* [WORK INSTRUCTION]
Would you please copy each line of the listing that mentions "down"?

* [DATASET SECTION]
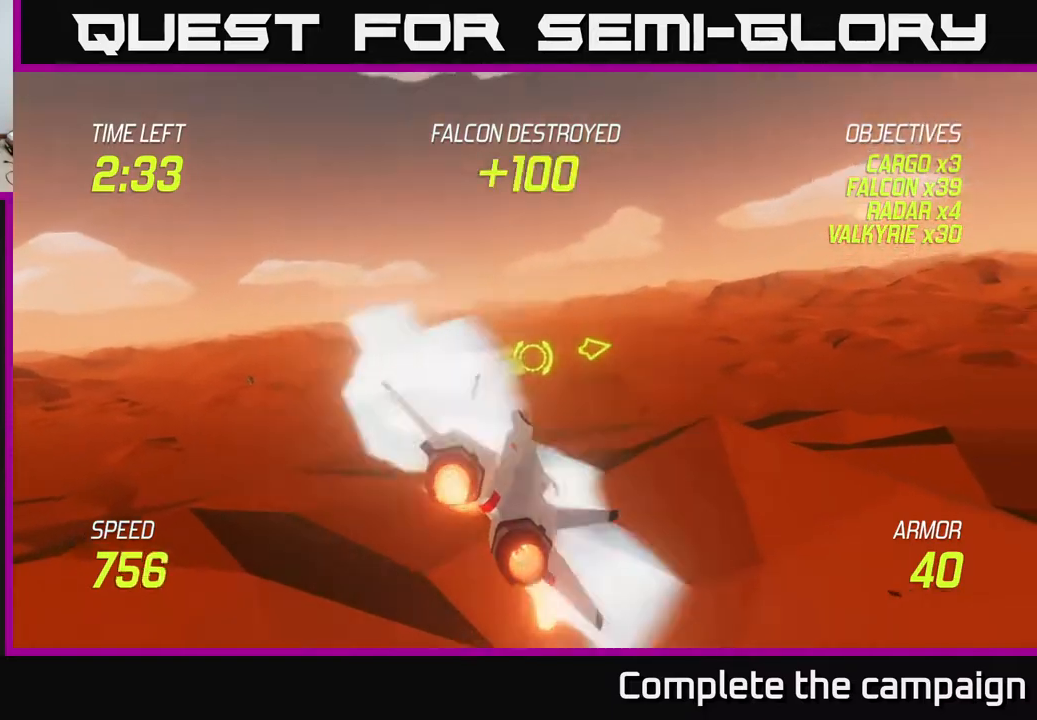
{"buttons": ["L2"], "left_stick": "right", "events": [[250, "left_stick", "right"]]}
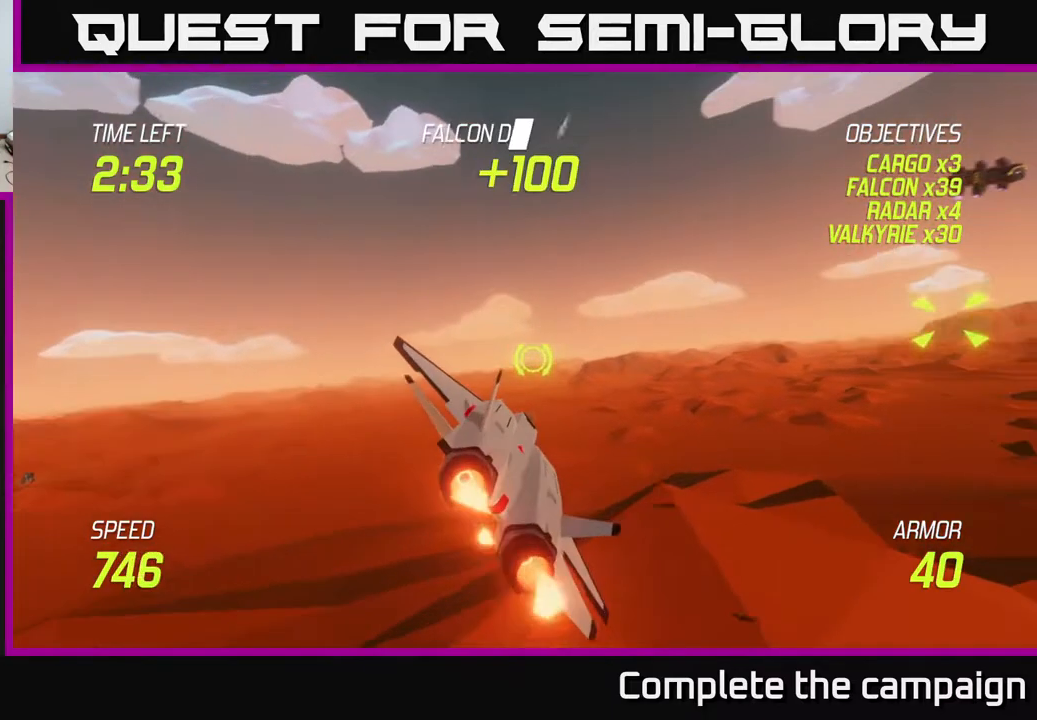
{"buttons": ["L2"], "left_stick": "right", "events": []}
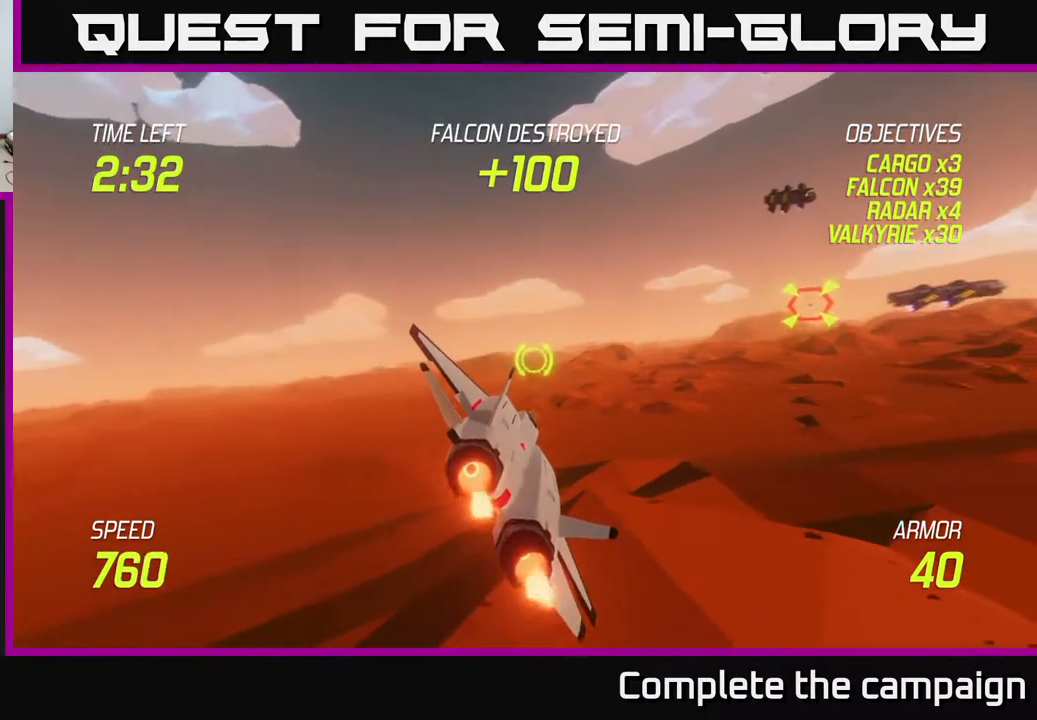
{"buttons": ["R2"], "left_stick": "right", "events": [[167, "L2", "up"], [350, "R2", "down"]]}
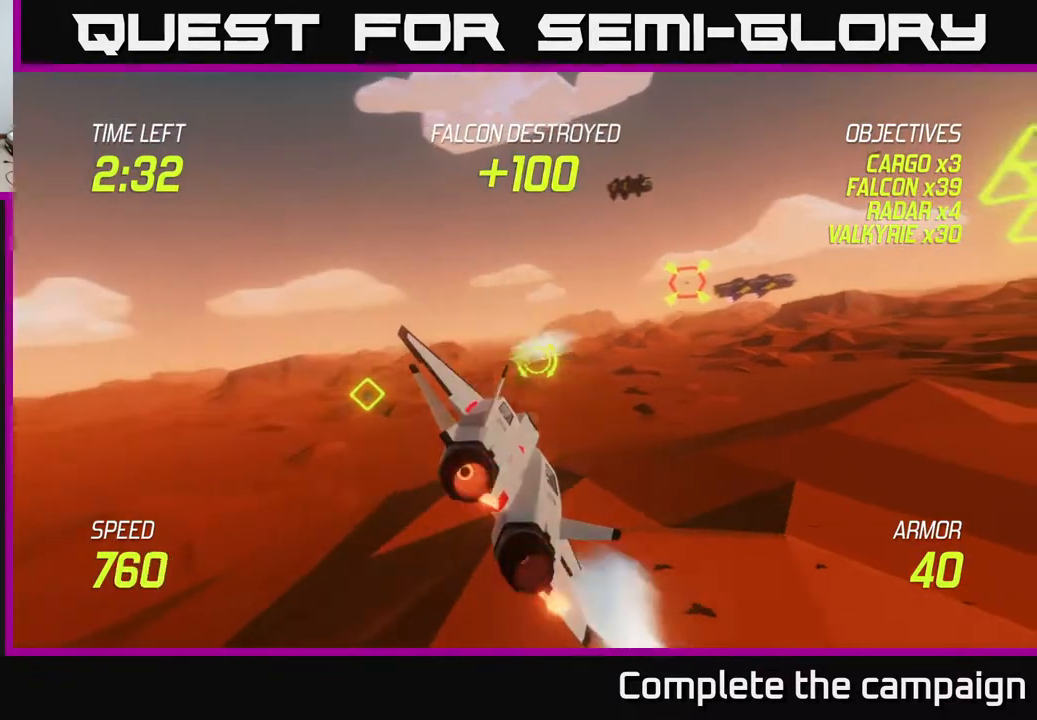
{"buttons": ["L2", "R2"], "left_stick": "center", "events": [[183, "left_stick", "up-right"], [250, "L2", "down"], [367, "left_stick", "center"]]}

* [OUTPUT]
{"buttons": ["R2"], "left_stick": "right", "events": [[167, "L2", "up"], [350, "R2", "down"]]}
{"buttons": ["L2", "R2"], "left_stick": "center", "events": [[183, "left_stick", "up-right"], [250, "L2", "down"], [367, "left_stick", "center"]]}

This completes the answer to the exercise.